(Written problem)
Copy out the records, starting at the beginning and ending with the line that contains "rotate and perspective: rotation 0.72°, lens", and replace "darktable" with "the editor" throughout, leaving everything else unchanged.

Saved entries
## begin

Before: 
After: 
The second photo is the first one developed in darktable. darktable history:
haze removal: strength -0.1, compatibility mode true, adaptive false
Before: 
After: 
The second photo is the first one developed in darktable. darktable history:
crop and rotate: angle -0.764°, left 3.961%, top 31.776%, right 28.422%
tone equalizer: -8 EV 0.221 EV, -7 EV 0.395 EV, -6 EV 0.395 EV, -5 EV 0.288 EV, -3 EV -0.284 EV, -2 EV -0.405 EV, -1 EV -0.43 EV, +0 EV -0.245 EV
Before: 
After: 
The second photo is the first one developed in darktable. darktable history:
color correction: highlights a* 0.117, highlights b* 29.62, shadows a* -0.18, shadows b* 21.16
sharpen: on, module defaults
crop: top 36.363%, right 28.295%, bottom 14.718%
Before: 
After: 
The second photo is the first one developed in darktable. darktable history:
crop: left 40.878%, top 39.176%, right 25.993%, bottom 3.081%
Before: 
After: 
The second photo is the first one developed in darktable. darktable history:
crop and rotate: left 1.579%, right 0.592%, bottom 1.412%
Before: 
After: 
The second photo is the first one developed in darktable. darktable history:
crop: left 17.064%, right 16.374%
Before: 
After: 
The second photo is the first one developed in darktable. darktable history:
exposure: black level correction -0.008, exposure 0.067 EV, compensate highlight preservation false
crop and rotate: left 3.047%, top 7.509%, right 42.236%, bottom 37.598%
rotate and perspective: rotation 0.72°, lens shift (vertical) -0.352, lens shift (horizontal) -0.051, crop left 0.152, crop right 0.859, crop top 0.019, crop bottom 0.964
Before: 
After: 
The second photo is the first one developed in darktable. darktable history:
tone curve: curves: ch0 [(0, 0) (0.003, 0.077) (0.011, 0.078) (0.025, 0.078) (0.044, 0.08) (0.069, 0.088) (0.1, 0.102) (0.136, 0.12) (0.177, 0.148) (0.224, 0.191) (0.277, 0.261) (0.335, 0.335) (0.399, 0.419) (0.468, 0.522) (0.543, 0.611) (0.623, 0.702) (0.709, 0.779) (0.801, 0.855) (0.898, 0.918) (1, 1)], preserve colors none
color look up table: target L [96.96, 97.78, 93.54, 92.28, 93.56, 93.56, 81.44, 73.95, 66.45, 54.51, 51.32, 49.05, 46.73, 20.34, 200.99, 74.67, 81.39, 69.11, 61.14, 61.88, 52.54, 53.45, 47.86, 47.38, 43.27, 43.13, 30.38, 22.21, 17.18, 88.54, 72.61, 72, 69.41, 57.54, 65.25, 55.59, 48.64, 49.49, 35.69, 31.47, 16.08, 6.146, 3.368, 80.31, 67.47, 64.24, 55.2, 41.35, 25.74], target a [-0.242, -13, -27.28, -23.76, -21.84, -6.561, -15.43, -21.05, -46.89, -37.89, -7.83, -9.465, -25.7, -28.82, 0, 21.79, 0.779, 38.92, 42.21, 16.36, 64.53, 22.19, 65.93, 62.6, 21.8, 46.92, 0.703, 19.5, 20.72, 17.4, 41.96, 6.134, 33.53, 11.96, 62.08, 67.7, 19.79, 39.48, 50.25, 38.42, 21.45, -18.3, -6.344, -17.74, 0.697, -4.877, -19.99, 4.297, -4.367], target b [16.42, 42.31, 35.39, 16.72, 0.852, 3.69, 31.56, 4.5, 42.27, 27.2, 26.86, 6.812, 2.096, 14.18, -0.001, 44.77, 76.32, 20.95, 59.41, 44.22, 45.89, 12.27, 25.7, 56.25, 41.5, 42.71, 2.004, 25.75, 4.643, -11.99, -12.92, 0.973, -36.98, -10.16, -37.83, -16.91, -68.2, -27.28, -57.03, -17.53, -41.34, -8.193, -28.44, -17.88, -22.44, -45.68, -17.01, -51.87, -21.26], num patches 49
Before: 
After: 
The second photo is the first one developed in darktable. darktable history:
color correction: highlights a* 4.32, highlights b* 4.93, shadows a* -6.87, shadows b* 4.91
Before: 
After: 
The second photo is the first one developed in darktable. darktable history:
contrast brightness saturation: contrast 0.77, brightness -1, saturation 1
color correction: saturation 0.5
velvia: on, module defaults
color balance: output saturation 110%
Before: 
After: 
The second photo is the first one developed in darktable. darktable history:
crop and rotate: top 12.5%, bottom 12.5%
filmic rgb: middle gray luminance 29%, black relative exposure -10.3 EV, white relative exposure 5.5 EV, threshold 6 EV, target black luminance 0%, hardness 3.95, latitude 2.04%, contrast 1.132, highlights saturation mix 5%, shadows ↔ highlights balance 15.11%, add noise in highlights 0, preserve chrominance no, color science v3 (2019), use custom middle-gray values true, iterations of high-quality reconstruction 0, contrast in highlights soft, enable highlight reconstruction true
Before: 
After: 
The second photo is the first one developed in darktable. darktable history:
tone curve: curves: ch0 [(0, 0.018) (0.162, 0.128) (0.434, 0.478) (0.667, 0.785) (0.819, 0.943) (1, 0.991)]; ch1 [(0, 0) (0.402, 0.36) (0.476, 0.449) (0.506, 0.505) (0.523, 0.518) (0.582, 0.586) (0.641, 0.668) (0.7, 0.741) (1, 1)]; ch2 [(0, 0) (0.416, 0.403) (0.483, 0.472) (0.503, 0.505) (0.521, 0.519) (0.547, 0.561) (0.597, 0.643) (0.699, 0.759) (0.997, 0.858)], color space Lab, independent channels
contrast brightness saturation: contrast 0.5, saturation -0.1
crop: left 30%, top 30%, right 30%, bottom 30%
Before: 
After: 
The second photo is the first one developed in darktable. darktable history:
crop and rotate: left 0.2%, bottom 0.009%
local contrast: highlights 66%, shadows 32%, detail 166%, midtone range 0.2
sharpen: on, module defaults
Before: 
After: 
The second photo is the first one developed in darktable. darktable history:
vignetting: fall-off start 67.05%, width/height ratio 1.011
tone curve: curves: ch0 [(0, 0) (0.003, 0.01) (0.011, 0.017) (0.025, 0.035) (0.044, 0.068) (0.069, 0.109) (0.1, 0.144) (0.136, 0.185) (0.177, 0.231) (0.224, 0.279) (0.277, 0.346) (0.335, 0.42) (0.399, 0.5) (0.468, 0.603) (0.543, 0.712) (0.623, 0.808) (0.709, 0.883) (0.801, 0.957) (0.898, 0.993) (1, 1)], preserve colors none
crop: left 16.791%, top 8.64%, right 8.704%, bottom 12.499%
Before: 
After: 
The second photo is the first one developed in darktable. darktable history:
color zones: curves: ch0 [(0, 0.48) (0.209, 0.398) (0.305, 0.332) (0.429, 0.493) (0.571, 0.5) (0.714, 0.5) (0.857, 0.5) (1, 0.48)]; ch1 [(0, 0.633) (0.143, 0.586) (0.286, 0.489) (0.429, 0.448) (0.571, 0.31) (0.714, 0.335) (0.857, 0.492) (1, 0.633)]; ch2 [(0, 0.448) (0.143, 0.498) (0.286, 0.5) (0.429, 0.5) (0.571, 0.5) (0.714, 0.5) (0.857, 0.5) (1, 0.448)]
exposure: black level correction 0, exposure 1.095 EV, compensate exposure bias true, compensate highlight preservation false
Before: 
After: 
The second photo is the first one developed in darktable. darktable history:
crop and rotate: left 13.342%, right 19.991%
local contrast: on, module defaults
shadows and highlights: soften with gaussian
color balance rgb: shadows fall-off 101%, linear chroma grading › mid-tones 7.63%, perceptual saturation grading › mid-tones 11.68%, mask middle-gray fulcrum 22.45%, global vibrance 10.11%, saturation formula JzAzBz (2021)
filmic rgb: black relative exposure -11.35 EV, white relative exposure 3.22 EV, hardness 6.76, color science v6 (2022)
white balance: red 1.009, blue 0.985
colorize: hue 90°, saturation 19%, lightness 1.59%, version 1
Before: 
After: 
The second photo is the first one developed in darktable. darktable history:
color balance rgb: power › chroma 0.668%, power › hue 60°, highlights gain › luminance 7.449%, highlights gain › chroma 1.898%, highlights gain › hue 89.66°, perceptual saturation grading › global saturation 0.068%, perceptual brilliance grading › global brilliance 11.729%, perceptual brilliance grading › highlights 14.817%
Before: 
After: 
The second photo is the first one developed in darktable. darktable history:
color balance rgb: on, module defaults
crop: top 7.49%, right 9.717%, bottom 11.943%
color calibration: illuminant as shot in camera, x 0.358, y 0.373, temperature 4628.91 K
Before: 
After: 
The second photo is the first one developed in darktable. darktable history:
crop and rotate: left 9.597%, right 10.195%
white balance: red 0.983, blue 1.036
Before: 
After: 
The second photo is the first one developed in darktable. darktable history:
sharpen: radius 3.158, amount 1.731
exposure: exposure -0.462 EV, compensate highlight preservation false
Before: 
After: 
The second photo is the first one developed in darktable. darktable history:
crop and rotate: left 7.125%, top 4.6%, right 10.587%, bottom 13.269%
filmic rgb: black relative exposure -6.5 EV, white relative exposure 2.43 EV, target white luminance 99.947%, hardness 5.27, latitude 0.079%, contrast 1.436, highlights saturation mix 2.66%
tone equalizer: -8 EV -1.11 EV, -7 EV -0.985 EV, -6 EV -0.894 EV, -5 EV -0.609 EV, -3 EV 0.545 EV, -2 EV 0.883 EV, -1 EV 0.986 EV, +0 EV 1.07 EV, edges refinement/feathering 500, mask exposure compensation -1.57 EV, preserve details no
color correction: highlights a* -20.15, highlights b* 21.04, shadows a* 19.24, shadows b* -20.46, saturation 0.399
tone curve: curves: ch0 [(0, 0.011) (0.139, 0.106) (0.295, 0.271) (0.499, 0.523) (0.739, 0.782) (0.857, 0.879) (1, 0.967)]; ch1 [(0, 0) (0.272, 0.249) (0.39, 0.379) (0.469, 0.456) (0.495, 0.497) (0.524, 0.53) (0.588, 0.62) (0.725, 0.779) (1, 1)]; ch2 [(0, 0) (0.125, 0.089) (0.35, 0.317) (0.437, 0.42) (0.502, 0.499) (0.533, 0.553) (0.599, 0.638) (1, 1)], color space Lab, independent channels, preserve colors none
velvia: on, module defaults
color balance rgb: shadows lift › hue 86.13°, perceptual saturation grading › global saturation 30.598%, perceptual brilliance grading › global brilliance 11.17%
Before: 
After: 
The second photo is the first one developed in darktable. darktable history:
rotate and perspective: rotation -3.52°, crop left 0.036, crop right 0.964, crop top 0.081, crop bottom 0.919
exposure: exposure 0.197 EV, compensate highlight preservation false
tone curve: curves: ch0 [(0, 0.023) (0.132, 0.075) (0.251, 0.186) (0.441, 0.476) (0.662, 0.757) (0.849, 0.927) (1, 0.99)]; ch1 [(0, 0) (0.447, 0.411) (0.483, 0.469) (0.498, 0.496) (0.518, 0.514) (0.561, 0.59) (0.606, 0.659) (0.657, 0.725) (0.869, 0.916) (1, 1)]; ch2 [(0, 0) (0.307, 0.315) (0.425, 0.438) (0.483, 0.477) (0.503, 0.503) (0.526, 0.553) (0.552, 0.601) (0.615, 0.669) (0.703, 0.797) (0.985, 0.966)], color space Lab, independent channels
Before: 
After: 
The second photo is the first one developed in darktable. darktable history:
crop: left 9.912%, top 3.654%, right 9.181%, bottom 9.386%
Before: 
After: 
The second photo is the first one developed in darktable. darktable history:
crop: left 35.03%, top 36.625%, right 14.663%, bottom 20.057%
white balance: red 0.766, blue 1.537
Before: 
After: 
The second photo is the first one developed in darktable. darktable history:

## end

(Result)
Before: 
After: 
The second photo is the first one developed in the editor. the editor history:
haze removal: strength -0.1, compatibility mode true, adaptive false
Before: 
After: 
The second photo is the first one developed in the editor. the editor history:
crop and rotate: angle -0.764°, left 3.961%, top 31.776%, right 28.422%
tone equalizer: -8 EV 0.221 EV, -7 EV 0.395 EV, -6 EV 0.395 EV, -5 EV 0.288 EV, -3 EV -0.284 EV, -2 EV -0.405 EV, -1 EV -0.43 EV, +0 EV -0.245 EV
Before: 
After: 
The second photo is the first one developed in the editor. the editor history:
color correction: highlights a* 0.117, highlights b* 29.62, shadows a* -0.18, shadows b* 21.16
sharpen: on, module defaults
crop: top 36.363%, right 28.295%, bottom 14.718%
Before: 
After: 
The second photo is the first one developed in the editor. the editor history:
crop: left 40.878%, top 39.176%, right 25.993%, bottom 3.081%
Before: 
After: 
The second photo is the first one developed in the editor. the editor history:
crop and rotate: left 1.579%, right 0.592%, bottom 1.412%
Before: 
After: 
The second photo is the first one developed in the editor. the editor history:
crop: left 17.064%, right 16.374%
Before: 
After: 
The second photo is the first one developed in the editor. the editor history:
exposure: black level correction -0.008, exposure 0.067 EV, compensate highlight preservation false
crop and rotate: left 3.047%, top 7.509%, right 42.236%, bottom 37.598%
rotate and perspective: rotation 0.72°, lens shift (vertical) -0.352, lens shift (horizontal) -0.051, crop left 0.152, crop right 0.859, crop top 0.019, crop bottom 0.964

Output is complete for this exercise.